History

Nazi Germany
- Name: U-2508
- Ordered: 6 November 1943
- Builder: Blohm & Voss, Hamburg
- Yard number: 2508
- Laid down: 13 June 1944
- Launched: 19 August 1944
- Commissioned: 26 September 1944
- Fate: Scuttled on 3 May 1945

General characteristics
- Class & type: Type XXI submarine
- Displacement: 1,621 t (1,595 long tons) surfaced; 1,819 t (1,790 long tons) submerged;
- Length: 76.70 m (251 ft 8 in) (o/a); 60.50 m (198 ft 6 in) (p/h);
- Beam: 8 m (26 ft 3 in) (o/a); 5.3 m (17 ft 5 in) (p/h);
- Height: 11.30 m (37 ft 1 in)
- Draught: 6.32 m (20 ft 9 in)
- Installed power: 4,000 PS (2,900 kW; 3,900 shp) (diesel drive); 5,000 PS (3,700 kW; 4,900 shp) (standard electric drive); 226 PS (166 kW; 223 shp) (silent electric drive);
- Propulsion: Diesel/Electric; 2 × MAN M6V40/46KBB supercharged 6-cylinder diesel engines ; 2 × SSW GU365/30 double-acting electric motors ; 2 × SSW GV232/28 silent running electric motors;
- Speed: Surfaced:; 15.6 knots (28.9 km/h; 18.0 mph) (diesel); 17.9 knots (33.2 km/h; 20.6 mph) (electric); Submerged:; 17.2 knots (31.9 km/h; 19.8 mph) (electric); 6.1 knots (11.3 km/h; 7.0 mph) (silent running motors);
- Range: 15,500 nmi (28,700 km; 17,800 mi) at 10 knots (19 km/h; 12 mph) surfaced; 340 nmi (630 km; 390 mi) at 5 knots (9.3 km/h; 5.8 mph) submerged;
- Test depth: 280 m (920 ft)
- Complement: 57–60 crewmen
- Sensors & processing systems: Type F432 D2 Radar Transmitter; FuMB Ant 3 Bali Radar Detector;
- Armament: 6 × bow torpedo tubes; 23 × 53.3 cm (21 in) torpedoes (or 17 × torpedoes and 12 × TMC mines); 4 × 2 cm (0.8 in) AA guns or; 4 × 3.7 cm (1.5 in) AA guns;

Service record
- Part of: 31st U-boat Flotilla; 26 September 1944 – 3 May 1945;
- Identification codes: M 42 154
- Commanders: Oblt.z.S. Uwe Christiansen; 26 September 1944 – 3 May 1945;
- Operations: None
- Victories: None

= German submarine U-2508 =

German World War II submarine

German submarine U-2508 was a Type XXI U-boat (one of the "Elektroboote") of Nazi Germany's Kriegsmarine, built for service in World War II. She was ordered on 6 November 1943, and was laid down on 13 June 1944 at the Blohm & Voss yard at Hamburg, as yard number 2508. She was launched on 19 August 1944, and commissioned under the command of Oberleutnant zur See Uwe Christiansen on 26 September 1944.

==Design==
Like all Type XXI U-boats, U-2508 had a displacement of 1621 t when at the surface and 1819 t while submerged. She had a total length of 76.70 m (o/a), a beam of 8 m, and a draught of 6.32 m. The submarine was powered by two MAN SE supercharged six-cylinder M6V40/46KBB diesel engines each providing 4000 PS, two Siemens-Schuckert GU365/30 double-acting electric motors each providing 5000 PS, and two Siemens-Schuckert silent running GV232/28 electric motors each providing 226 PS.
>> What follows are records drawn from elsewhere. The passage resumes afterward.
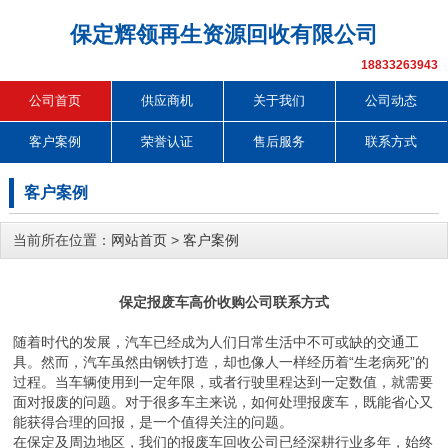
保定辉领再生资源回收有限公司
18833263943
公司首页
供应商机
关于我们
公司动态
客户案例
荣誉认证
售后服务
联系方式
客户案例
当前所在位置：
网站首页
>
客户案例
保定报废车高价收购公司联系方式
随着时代的发展，汽车已经成为人们日常生活中不可或缺的交通工
具。然而，汽车虽然由钢铁打造，却也像人一样经历着“生老病死”的
过程。当车辆使用到一定年限，或者行驶里程达到一定数值，就需要
面对报废的问题。对于很多车主来说，如何处理报废车，既能省心又
能获得合理的回报，是一个值得关注的问题。
在保定及周边地区，我们的报废车回收公司已经深耕行业多年，始终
The submarine had a maximum surface speed of 15.6 kn and a submerged speed of 17.2 kn. When running on silent motors the boat could operate at a speed of 6.1 kn. When submerged, the boat could operate at 5 kn for 340 nmi; when surfaced, she could travel 15500 nmi at 10 kn. U-2508 was fitted with six 53.3 cm torpedo tubes in the bow and four 2 cm C/30 anti-aircraft guns. She could carry twenty-three torpedoes or seventeen torpedoes and twelve mines. The complement was five officers and fifty-two men.

==Fate==
U-2508 was scuttled on 3 May 1945, in Kiel as part of Operation Regenbogen. The wreck was later raised and broken up.